(Stored entries)
Content starts
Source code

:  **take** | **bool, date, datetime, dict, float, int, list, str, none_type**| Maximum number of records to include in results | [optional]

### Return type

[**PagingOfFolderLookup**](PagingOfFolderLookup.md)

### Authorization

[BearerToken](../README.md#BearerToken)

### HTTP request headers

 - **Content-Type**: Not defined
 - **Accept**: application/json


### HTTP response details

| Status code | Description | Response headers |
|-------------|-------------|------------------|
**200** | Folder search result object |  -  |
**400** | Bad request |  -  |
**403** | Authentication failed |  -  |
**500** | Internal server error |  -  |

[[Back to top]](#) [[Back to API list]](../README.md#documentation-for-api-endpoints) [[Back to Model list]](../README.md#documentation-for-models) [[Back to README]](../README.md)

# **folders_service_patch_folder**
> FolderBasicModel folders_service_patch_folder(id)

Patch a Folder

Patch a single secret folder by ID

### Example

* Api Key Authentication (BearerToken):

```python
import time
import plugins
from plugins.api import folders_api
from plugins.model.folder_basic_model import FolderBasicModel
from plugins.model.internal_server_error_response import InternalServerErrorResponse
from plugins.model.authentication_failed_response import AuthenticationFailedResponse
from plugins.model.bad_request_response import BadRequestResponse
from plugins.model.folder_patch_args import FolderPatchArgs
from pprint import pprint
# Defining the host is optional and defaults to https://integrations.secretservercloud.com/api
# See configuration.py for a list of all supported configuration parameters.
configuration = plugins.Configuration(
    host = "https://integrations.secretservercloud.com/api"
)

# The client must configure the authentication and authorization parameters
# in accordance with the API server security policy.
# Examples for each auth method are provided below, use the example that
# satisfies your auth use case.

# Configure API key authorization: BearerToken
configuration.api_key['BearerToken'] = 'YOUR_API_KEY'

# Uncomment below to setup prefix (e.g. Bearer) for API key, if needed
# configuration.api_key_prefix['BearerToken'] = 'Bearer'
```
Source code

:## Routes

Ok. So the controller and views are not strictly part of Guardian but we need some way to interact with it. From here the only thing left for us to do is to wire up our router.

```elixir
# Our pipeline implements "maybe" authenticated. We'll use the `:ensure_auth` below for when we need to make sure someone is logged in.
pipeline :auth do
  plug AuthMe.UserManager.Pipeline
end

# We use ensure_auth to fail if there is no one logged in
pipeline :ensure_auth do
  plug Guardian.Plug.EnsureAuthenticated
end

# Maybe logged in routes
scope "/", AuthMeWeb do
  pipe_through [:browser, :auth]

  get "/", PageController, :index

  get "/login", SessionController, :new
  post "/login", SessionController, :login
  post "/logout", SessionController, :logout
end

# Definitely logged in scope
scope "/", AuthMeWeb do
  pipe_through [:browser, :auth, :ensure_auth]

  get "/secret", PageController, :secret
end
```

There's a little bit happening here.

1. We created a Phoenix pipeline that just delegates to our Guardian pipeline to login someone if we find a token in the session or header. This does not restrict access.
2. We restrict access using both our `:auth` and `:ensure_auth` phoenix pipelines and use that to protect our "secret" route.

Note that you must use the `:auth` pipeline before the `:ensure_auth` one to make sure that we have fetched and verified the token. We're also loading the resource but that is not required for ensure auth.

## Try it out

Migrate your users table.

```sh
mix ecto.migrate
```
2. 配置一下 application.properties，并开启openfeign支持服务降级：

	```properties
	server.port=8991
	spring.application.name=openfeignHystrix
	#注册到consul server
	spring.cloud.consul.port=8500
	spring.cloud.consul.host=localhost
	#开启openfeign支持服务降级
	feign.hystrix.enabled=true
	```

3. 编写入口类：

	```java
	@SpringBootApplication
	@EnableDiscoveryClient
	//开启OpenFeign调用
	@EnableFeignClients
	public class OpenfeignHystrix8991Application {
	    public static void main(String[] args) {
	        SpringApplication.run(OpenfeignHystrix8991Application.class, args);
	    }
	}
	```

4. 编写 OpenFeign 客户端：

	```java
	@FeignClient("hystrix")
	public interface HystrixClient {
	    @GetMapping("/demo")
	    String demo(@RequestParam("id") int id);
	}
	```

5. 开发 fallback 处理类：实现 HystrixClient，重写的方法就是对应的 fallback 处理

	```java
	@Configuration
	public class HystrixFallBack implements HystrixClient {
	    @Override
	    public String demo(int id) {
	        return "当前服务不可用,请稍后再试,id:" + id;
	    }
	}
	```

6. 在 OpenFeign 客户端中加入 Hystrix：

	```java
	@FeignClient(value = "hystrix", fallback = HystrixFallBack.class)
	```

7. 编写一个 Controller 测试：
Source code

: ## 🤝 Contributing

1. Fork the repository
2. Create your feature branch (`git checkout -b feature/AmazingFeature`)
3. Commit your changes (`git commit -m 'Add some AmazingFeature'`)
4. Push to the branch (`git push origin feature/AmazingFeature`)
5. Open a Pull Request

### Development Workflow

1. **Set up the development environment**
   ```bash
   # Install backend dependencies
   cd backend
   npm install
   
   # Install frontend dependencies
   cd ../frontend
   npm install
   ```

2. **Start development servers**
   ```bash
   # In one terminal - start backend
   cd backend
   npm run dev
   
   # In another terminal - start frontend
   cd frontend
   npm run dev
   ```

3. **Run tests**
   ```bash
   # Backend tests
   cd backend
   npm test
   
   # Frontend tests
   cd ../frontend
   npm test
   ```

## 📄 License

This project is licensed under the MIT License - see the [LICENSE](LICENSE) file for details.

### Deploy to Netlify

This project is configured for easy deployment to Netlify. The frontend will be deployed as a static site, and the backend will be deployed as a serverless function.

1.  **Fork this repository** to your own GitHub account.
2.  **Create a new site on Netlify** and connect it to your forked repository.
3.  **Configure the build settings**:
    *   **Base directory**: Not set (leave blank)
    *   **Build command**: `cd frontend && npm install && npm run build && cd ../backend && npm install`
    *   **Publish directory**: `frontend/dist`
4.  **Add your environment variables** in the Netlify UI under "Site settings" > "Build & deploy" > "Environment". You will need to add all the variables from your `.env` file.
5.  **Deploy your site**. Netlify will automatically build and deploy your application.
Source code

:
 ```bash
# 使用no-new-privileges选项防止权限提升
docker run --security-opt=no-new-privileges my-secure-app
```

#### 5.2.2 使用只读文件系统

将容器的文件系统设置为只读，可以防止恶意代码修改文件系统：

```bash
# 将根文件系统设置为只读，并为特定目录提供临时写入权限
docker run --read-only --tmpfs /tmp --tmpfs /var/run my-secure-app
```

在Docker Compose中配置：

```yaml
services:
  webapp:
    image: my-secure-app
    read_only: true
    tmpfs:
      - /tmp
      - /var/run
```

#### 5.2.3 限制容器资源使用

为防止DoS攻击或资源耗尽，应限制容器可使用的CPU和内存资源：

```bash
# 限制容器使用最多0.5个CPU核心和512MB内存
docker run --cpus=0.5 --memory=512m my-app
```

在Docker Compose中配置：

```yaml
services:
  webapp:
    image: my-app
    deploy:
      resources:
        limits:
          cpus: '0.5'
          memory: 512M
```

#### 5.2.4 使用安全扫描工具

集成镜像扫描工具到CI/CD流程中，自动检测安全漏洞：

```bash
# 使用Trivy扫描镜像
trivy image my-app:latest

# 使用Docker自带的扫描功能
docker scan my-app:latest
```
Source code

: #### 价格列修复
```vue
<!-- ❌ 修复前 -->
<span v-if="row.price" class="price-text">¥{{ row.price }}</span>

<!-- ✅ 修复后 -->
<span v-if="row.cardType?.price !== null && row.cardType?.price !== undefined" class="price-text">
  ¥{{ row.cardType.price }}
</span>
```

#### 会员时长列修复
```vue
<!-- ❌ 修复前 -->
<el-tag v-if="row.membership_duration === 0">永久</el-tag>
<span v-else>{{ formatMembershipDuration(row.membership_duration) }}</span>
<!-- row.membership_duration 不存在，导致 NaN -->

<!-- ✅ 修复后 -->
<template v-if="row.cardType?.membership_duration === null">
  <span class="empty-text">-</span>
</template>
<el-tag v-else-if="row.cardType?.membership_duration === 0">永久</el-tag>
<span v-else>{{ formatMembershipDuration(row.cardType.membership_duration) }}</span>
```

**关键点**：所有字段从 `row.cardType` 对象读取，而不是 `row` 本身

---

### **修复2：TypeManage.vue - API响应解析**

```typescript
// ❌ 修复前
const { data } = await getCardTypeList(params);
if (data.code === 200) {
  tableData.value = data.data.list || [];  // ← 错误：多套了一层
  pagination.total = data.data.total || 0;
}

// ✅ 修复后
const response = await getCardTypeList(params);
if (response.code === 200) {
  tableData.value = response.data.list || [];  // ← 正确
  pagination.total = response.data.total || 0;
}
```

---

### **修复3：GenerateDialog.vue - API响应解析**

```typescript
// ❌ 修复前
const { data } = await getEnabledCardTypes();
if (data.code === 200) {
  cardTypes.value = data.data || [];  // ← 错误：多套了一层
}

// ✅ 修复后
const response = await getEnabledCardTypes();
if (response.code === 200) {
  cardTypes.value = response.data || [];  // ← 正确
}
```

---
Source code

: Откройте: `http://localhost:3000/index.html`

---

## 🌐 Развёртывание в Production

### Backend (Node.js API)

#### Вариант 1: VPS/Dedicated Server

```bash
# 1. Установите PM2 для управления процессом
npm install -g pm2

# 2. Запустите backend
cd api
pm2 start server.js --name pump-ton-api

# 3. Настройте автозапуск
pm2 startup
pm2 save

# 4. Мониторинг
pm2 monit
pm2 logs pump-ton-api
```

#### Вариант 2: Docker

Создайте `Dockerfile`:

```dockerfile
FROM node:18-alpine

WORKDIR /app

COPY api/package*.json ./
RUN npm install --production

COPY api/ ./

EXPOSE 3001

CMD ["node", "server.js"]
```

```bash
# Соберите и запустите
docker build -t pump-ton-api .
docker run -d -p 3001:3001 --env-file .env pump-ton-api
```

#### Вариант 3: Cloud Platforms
Content ends
What you have to do | Word for word, output the lines of the data from its first line through the line where "### HTTP request headers" appears, and stop there.

Response to the exercise |
Source code

:  **take** | **bool, date, datetime, dict, float, int, list, str, none_type**| Maximum number of records to include in results | [optional]

### Return type

[**PagingOfFolderLookup**](PagingOfFolderLookup.md)

### Authorization

[BearerToken](../README.md#BearerToken)

### HTTP request headers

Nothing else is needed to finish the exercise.